Combined with falling housing costs and low inflation this has meant typical household incomes were flat in 2020, growing by just 0.1%. But worse is forecast.

The Resolution Foundation’s Living Standards Outlook suggests as safety nets are pulled away from April more households will suffer the real impact of big losses to their income and savings.

The withdrawal of this support from this spring, along with rising unemployment, means typical household incomes are on course to fall in 2021-22 by around 0.4%. 

This is despite Office for Budget Responsibility forecasts that GDP will rise by 10.4%, which suggests such a broad measure of growth can hide household-level problems.

Karl Handscomb, senior economist at the Resolution Foundation, said: “Last year, unprecedented government support largely protected family incomes from the biggest economic contraction in over 300 years.

“But while the economic outlook for this year is far rosier, the living standards hit from the Covid-19 crisis is ahead, rather than behind us. Unemployment is set to rise, and over six million households are on course to lose over £1,000 if Universal Credit is cut.”

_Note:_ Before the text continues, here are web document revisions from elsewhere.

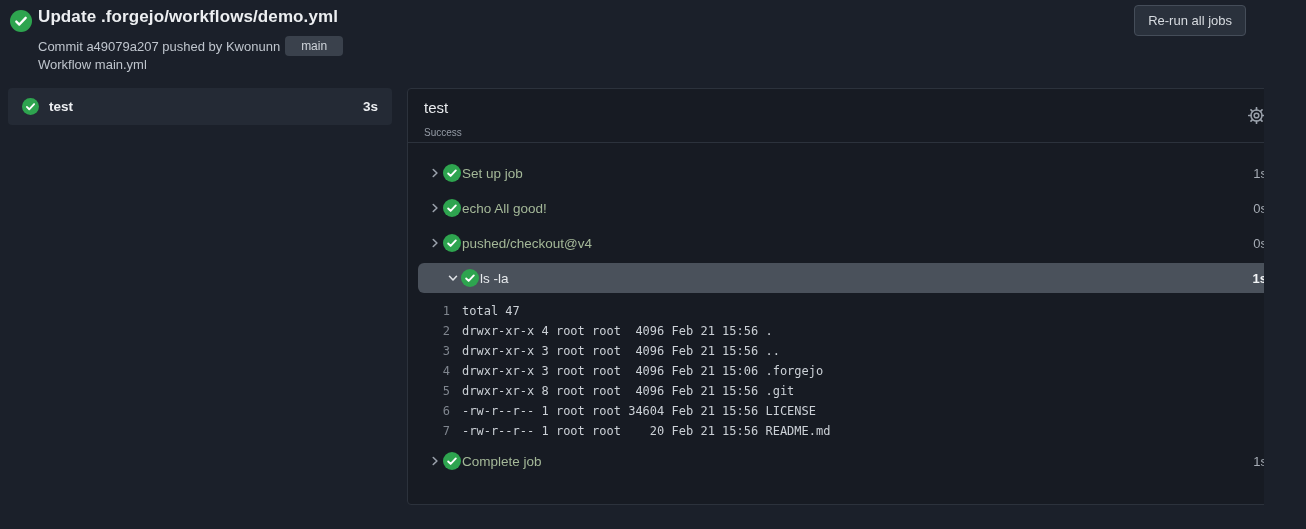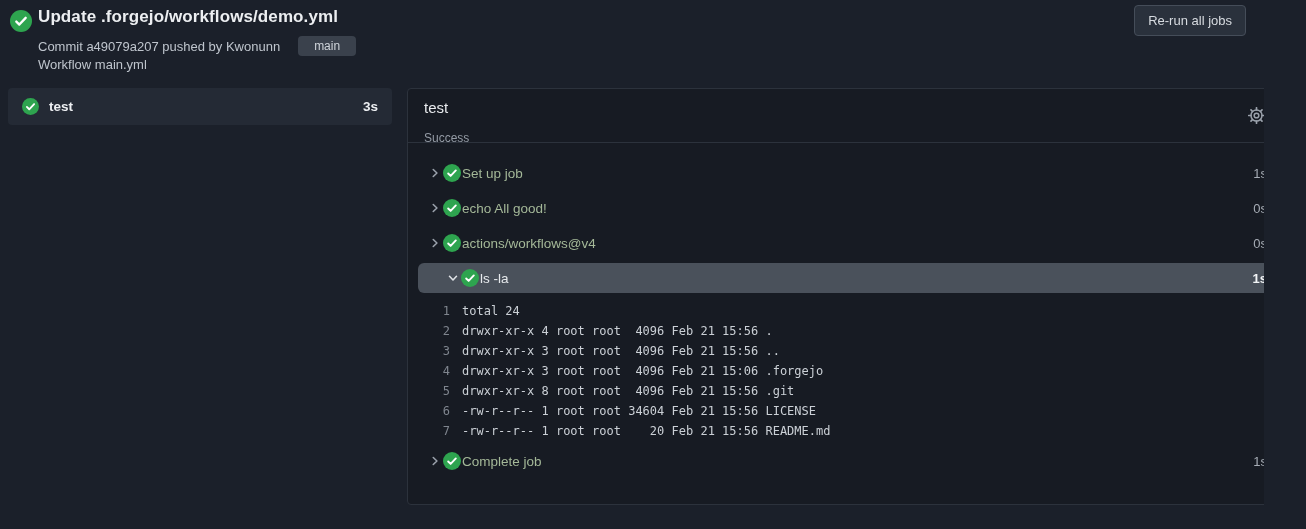--- a/index.html
+++ b/index.html
@@ -25,7 +25,7 @@
   }
   .commit-line {
     position: absolute; left: 38px; top: 36px;
-    display: flex; align-items: center; gap: 18px;
+    display: flex; align-items: center; gap: 5px;
     font-size: 13px; color: #bfc5cd;
   }
   .branch-badge {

According to the Resolution Foundation report, the withdrawal of the £20 a week uplift to Universal Credit from April will lead to a particularly tough 2021 for low-income households. These could see their real incomes fall by more than 4%, or by £600 to £12,800 for the poorest households.

The Foundation’s analysis points to a weak period of income growth for typical households, and an even bleaker outlook for low-income households.

The withdrawal of the Universal Credit uplift would drive up relative poverty from its current estimated level of 21% to 23% by 2024-25, while a further 820,000 children would fall into poverty.